§ **Study text**
══════════════════════════════

LETTERS

Crime is on the rise all across the North East

Dear Editor,

It was very concerning to read new statistics revealed on Thursday (20/10/16) showing that crime is on the rise all across the North East. Crime rose 35% in Northumbria, 19% in Durham and 11% Cleveland. Northumbria had the highest crime increase in England and Wales.  At the same time, the Conservative government is continuing to make cuts to police funding. What message does that send to criminals? Is there any wonder that crime is on the rise when our government clearly doesn’t see the fight against crime as a priority.

People deserve to feel safe in their homes and on our public streets.  It may be a cliché, but it’s only a cliché because it’s true and ignored by our government: is time to get tough on crime.

The government must give our police forces the resources that they need to protect their local communities, ensure good governance and that resources are focused on front-line policing not pen-pushing. That means fewer police press officers and more patrols on the streets.

We must also ensure that when criminals are found guilty they receive suitable prison sentences – sadly all too often (and much to the dismay of their victims) criminals walk away from court with little more than a slap on the wrist.

The North East already suffers from high unemployment and a lack of government investment. The last thing local people need is rising crime.

Regards,

Jonathan Arnott MEP

LETTERS

Lax sentencing and an increase in crime have once again gone hand in hand

Dear Editor,

I was extremely disappointed to hear that a judge in Middlesbrough released a young criminal after declaring that his “wings are clipped” despite admitting that nothing has previously stopped this repeat offender and stating that he was “determined to embark on a life which will result in you being locked up for increasingly long periods in custody.”

Deterrence and rehabilitation are two core pillars of our justice system, but protection of the public is also vital.  Figures released on Thursday (20/10/2016) revealed that crime in the Cleveland Police area (which was already at a high level) rose by 11% in the past year.

══════════════════════════════

§ **Data supplied**
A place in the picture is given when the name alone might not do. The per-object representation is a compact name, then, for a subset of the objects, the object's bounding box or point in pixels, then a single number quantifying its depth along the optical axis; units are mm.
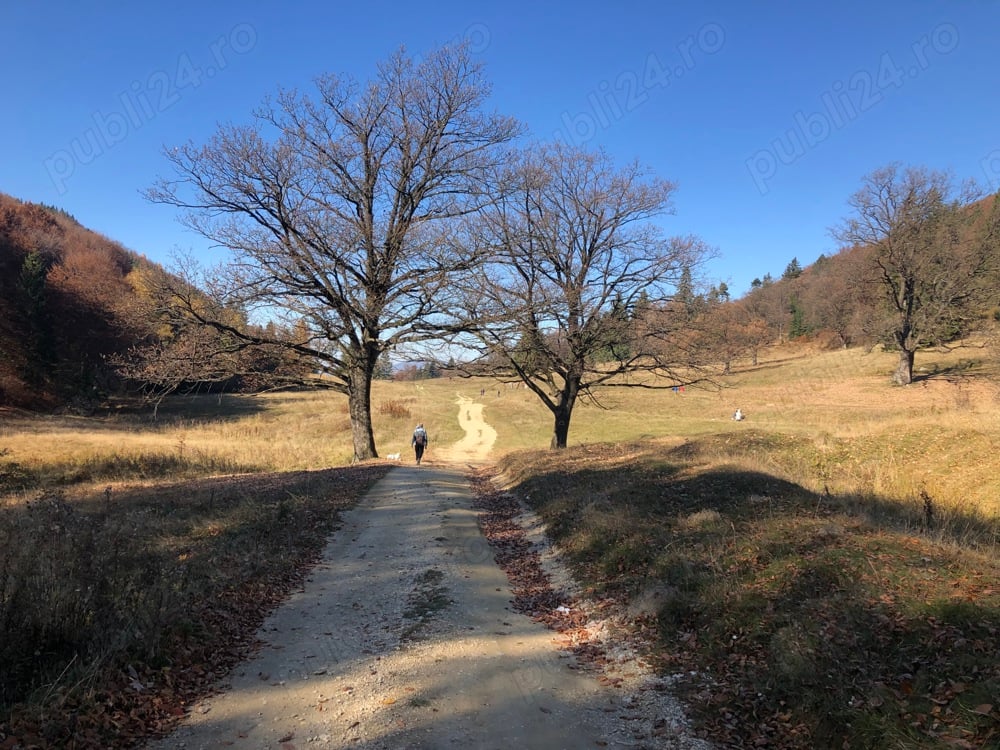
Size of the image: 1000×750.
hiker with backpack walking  25441
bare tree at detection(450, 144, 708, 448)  21219
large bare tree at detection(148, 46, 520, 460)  18156
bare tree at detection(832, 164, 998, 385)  40906
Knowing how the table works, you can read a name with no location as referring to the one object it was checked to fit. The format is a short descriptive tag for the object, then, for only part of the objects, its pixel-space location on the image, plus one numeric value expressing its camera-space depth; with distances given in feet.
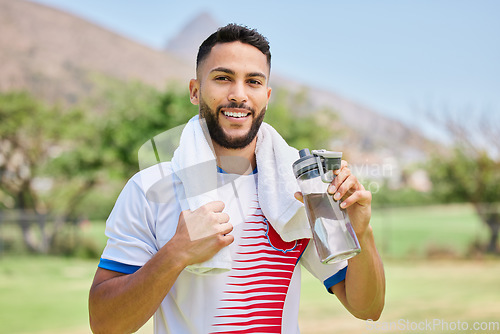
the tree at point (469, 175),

══════════════════════════════

§ **Actions to take**
- a) In the letters on North East crime, transcribe the passage starting at "I was extremely" and ending at "the past year.".
- b) In the letters on North East crime, why does the writer call for fewer police press officers and more patrols on the streets? Answer in one to three sentences.
- c) According to the letters on North East crime, which police area had the highest crime increase in England and Wales?

§ **Activity answers**
- a)
I was extremely disappointed to hear that a judge in Middlesbrough released a young criminal after declaring that his “wings are clipped” despite admitting that nothing has previously stopped this repeat offender and stating that he was “determined to embark on a life which will result in you being locked up for increasingly long periods in custody.”

Deterrence and rehabilitation are two core pillars of our justice system, but protection of the public is also vital.  Figures released on Thursday (20/10/2016) revealed that crime in the Cleveland Police area (which was already at a high level) rose by 11% in the past year.

- b) The writer says the government must make sure police resources go to front-line policing, not pen-pushing. Fewer press officers and more patrols are what that shift means in practice.

- c) Northumbria